Experimental Results
To validate the effectiveness of SOK-Bench, we conducted an evaluation using typical LLMs and MLLMs. The main evaluation models are as follows
- GPT-4V (OpenAI)
- Video-LLaMA (LLaMA-based video understanding model)
- PandaGPT (video, audio, and text integration model)
- AskAnything (multimodal question-answer model)
- Valley (the latest video understanding model)
Analysis of Results
The evaluation in SOK-Bench showed that the current model still faces challenges in causal inference and the use of open world knowledge.
- Although the GPT-4V recorded the highest score, the percentage of correct responses remained below 60%.
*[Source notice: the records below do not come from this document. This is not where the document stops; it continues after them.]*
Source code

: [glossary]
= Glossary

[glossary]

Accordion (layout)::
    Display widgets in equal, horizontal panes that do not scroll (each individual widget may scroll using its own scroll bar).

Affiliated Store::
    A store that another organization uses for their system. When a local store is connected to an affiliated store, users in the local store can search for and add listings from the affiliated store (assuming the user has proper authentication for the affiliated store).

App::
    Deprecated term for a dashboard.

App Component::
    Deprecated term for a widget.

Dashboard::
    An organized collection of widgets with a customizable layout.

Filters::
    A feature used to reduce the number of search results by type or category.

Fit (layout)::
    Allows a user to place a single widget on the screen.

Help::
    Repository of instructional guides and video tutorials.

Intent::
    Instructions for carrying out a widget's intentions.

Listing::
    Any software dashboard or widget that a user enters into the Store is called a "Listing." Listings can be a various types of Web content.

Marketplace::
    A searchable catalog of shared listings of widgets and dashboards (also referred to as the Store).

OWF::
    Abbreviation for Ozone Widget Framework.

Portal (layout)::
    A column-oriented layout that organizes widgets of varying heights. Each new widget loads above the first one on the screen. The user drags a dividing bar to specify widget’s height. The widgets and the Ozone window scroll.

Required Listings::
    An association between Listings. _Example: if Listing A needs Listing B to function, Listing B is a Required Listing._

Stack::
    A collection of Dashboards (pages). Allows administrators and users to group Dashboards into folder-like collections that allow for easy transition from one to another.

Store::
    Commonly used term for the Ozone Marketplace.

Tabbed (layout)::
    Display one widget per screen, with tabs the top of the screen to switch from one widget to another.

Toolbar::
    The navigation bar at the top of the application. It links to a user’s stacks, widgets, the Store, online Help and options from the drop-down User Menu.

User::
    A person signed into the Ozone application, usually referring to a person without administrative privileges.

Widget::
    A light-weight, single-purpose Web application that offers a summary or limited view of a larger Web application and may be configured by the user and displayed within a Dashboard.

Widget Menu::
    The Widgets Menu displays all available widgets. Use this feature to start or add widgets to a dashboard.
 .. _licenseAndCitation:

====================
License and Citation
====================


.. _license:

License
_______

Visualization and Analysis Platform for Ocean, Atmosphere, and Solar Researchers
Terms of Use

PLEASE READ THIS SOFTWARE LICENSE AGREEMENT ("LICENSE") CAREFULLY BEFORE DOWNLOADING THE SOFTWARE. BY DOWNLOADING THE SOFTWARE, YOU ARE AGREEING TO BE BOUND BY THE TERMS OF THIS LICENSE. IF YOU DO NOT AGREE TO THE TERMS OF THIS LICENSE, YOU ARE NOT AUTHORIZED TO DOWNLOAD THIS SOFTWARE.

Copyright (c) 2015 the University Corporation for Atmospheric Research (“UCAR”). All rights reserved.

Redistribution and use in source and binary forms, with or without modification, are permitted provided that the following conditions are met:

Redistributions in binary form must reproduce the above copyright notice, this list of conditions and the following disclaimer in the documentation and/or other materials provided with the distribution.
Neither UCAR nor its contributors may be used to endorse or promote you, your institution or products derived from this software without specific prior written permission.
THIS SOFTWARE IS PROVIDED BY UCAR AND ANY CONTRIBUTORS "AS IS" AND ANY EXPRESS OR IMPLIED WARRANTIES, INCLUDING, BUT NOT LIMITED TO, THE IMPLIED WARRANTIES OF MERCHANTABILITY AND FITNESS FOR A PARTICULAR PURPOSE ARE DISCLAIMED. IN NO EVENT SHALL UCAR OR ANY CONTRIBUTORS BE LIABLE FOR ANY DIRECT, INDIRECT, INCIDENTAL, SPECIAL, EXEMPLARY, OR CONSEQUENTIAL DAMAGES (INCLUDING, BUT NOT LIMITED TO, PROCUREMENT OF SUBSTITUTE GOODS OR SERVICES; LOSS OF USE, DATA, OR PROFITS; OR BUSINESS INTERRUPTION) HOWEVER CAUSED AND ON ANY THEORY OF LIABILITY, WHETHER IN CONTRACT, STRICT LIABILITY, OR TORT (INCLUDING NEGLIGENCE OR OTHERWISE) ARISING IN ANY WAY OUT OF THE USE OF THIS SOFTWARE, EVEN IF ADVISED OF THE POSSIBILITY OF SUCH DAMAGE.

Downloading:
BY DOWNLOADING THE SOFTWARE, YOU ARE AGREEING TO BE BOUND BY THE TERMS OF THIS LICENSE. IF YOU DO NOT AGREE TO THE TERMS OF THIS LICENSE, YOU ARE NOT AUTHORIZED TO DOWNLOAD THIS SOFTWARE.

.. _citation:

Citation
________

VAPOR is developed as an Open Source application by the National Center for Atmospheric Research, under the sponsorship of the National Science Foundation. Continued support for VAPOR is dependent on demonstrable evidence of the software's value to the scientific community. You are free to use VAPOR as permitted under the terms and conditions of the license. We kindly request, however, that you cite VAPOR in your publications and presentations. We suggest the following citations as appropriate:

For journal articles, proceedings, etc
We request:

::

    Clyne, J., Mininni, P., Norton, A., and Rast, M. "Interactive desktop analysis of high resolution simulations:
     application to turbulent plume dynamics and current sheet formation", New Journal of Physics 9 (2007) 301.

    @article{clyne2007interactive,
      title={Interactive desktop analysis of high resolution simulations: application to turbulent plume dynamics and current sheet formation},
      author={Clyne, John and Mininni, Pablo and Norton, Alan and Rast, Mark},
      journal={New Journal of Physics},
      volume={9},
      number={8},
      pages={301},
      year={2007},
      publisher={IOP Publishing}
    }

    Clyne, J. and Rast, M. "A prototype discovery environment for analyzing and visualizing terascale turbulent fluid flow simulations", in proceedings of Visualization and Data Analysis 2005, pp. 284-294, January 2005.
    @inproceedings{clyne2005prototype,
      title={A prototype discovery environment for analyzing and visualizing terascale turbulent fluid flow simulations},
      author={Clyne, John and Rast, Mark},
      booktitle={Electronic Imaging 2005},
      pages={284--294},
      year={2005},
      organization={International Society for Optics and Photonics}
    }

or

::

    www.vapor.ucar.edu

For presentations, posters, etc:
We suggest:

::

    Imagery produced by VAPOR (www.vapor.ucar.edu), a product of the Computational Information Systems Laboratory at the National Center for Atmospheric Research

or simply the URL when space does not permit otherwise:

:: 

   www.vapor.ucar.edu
- Existing video understanding models (Video-LLaMA, etc.) are only 40% or less accurate, and in many cases cannot correctly infer the situation in the video.
- In particular, all models struggled with counterfactual reasoning, and there are issues with the ability to correctly understand the pre- and post-events in the video.
These results indicate that SOK-Bench is a useful data set that clearly demonstrates the challenges that the current LLM/MLLM must overcome.
Conclusion
SOK-Bench provided an important new benchmark in the field of video inference. Current models still have difficulty understanding causal relationships and leveraging open-world knowledge, and further improvements are needed in future model development. In particular, we felt that further integration of video data and knowledge graphs is essential for multimodal AI to be as flexible in reasoning as humans.